Pierre Bonnard and Japanese art: Examining the inner

Pierre Bonnard and Japanese art: Examining the inner

Lee Jay Walker

Modern Tokyo Times

Pierre Bonnard was born in 1867 in France. Hence, he was born one year before the Meiji Restoration in Japan. His father had hoped that Bonnard would become a barrister but clearly, Bonnard was destined for the art world. In the early 1890s Bonnard met the enigmatic Henri de Toulouse-Lautrec and throughout this decade his art would develop greatly.

Bonnard said, “The artist who paints the emotions creates an enclosed world… the picture… which, like a book, has the same interest no matter where it happens to be. Such an artist, we may imagine, spends a great deal of time doing nothing but looking, both around him and inside him.” 

In 1890 it is reported that Bonnard truly came into touch with Japanese art despite first admiring this art form in the late 1880s. From this point onwards the richness of Japanese ukiyo-e remained within his artistic soul. Hence, Bonnard would collect Japanese art throughout the rest of his life.

Other artists who adored Japanese ukiyo-e includes Paul Gauguin, Vincent Van Gogh, Edgar Degas, Claude Monet, Toulouse-Lautrec, Pierre Auguste-Renoir, Camille Pissarro, Mary Cassatt, and other artists including James Abbot McNeill Whistler. Therefore, Bonnard was following in the footsteps of many artists outside of Japan who fell in love with the rich traditions of ukiyo-e.

Bonnard said, “Painting has to get back to its original goal, examining the inner lives of human beings.” He also commented, Art will never be able to exist without nature” and “You cannot possibly invent painting all by yourself.”

Bonnard was a member of an important artistic group during the most formative years of his art. This group was called Nabis which means prophet in the Hebrew language. Other significant members of Nabis include Maurice Denis and Edouard Vuillard. The artists within this group were inspired by new thinking and different approaches to art. Therefore, a personal and extremely decorative style was “set in stone” within an abstract style.

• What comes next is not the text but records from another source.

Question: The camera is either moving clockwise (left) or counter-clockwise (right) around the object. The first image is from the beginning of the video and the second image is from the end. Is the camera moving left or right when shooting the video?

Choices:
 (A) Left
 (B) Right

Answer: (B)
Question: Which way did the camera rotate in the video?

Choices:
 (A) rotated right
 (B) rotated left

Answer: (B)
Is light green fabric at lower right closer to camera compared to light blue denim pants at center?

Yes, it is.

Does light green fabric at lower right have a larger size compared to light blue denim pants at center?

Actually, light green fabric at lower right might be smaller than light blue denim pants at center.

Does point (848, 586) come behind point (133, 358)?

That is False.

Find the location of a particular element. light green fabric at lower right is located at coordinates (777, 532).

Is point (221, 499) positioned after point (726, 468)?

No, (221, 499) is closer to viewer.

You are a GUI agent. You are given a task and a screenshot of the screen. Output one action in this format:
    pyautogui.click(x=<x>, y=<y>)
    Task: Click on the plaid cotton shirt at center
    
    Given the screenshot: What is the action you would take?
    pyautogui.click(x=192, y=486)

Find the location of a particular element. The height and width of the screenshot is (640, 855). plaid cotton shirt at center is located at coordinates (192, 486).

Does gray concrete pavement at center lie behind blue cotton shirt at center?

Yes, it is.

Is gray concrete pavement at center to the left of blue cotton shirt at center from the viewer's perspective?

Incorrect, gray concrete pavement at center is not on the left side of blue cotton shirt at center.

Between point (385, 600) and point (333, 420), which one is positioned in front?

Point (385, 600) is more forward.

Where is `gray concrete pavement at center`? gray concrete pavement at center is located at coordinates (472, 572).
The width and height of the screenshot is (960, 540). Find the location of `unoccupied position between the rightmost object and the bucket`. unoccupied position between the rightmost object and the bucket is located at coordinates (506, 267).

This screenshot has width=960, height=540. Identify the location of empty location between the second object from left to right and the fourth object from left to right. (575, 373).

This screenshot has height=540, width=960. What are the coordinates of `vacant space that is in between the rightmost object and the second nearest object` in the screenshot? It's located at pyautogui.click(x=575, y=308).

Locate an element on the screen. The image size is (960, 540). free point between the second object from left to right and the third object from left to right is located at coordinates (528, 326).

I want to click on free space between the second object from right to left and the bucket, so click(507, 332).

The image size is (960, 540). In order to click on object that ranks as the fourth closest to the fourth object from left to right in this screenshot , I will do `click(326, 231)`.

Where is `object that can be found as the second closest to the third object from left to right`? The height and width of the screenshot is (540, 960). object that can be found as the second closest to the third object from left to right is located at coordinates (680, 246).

The nickname of Bonnard highlights his love of Japanese art because he was called the “le Nabi tres Japonard.” Of course, Bonnard cherished this name because it means “the ultra-Japanese Nabi.” Also, his art studio was further evidence of the power of ukiyo-e because individuals who visited him noted paintings by Hiroshige, Kunisada, and Kuniyoshi.

Bonnard like Paul Gauguin and other notable artists was a deep thinker. He commented to Henri Matisse, ‘I agree with you that the painter’s only solid ground is the palette and colors, but as soon as the colors achieve an illusion, they are no longer judged, and the stupidities begin’ — stupidities, such as worrying about the correctness of a reflection?”

If “a reflection” of the artwork of Bonnard is going to be focused on, then the “reflection of Japanese art” can’t be ignored. Of course, just like the Nabi group and his deep thinking towards art, no single event or artistic movement can describe Bonnard. After all, he was a free thinker during his youth, therefore, artistic ideas emanated from many different directions. Likewise, the influence of Paul Gauguin and Stephane Mallarme, who was a Symbolist poet, entered his consciousness.

Bonnard said, …when I and my friends adopted the Impressionists’ color programme in order to build on it we wanted to go beyond naturalistic color impressions – art, however, is not nature – We wanted a more rigorous composition. There was also so much more to extract from color as a means of expression. But developments ran ahead, society was ready to accept Cubism and Surrealism before we had reached what we had viewed as our aim…In a way we found ourselves hanging in mid-air…”

The Santa Barbara Museum of Art responds to the above comment by stating that “Thus, the irony was that Impressionism was both a starting point and a trap for Bonnard. Yet it is acknowledged that Bonnard was not hostile to modern developments in art, rather he simply absorbed what he needed for his own experiments with color and form. As a result, Bonnard is in some ways a deceptive artist because his experiments were far more radical than one may realize at first glance.”

Overall, this article provides a brief glimpse into the importance of Japanese ukiyo-e for Bonnard.